The local authority partnered with Dundee University to co-found the city’s first makar, or official poet, in 2013 to coincide with a bid for European Capital of Culture status.
But the post is now vacant after WN Herbert’s engagement ended in October last year. The city’s annual literary festival was also subsumed into a wider programme of university events around the time.
WN Herbert played a key role in promoting the opening of V&A Dundee in September and his position had been seen to provide an opportunity to bring more attention to the literary heritage of the city.
The funding for the makar role was provided entirely by the Dundee University but local MSP Bill Bowman has called on the council to continue the post, even if it means recruiting on a voluntary basis.
Mr Bowman quizzed culture secretary Fiona Hyslop last week on what discussions the Scottish Government has had with the local authority and other stakeholders about reviving the roll but was told no talks had taken place.
Mr Bowman said: “Although the V&A has started the ball rolling, there is much more to the area. If the council and university can’t support such a role, I’d like the Scottish Government to advise how to proceed.

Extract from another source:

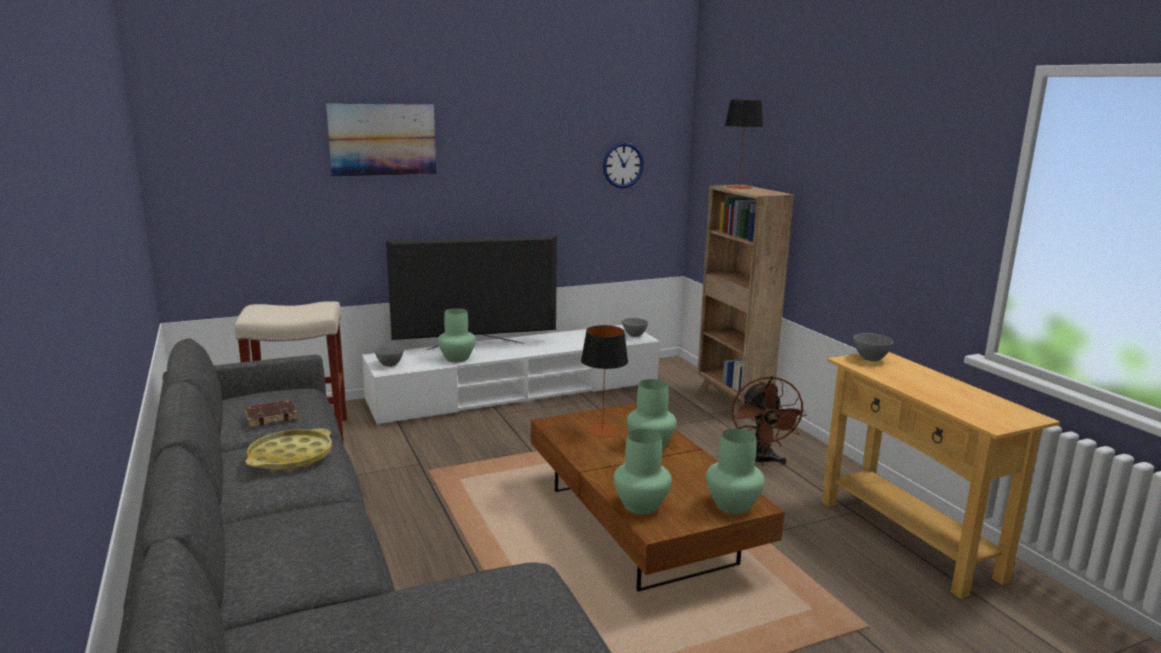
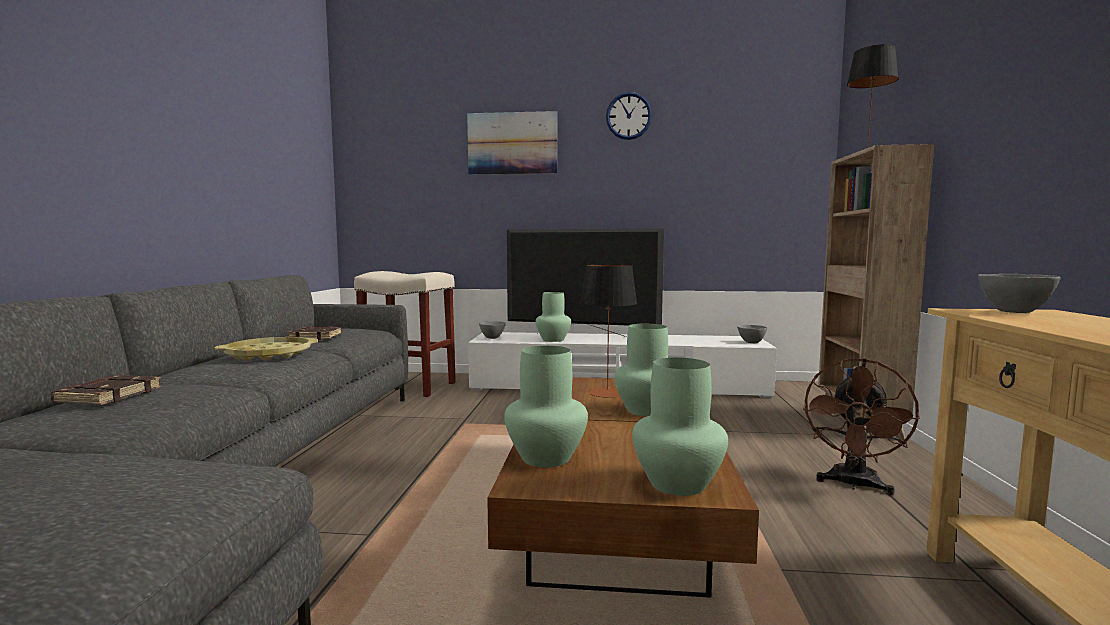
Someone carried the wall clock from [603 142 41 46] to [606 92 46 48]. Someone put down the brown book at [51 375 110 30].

“They would if this was Edinburgh or Glasgow, which have had similar positions for years. Even a civic, unpaid appointment would be an alternative to nothing at all.”
Fiona Hyslop told Mr Bowman the Scottish Government welcomes all initiatives to promote poetry across Scotland.
She said: “This includes the appointment of civic makars by the relevant local organisations across Scotland.
“Civic makars complement the work of the national Makar, Jackie Kay, who is appointed by the Scottish Government, and who promotes poetry for everyone in Scotland.
“The appointment of a Dundee makar in 2013 was entirely the decision of organisations in the city and the Scottish Government has not held discussions with those organisations on the future of this role.”
Dundee City Council did not respond to an approach for comment.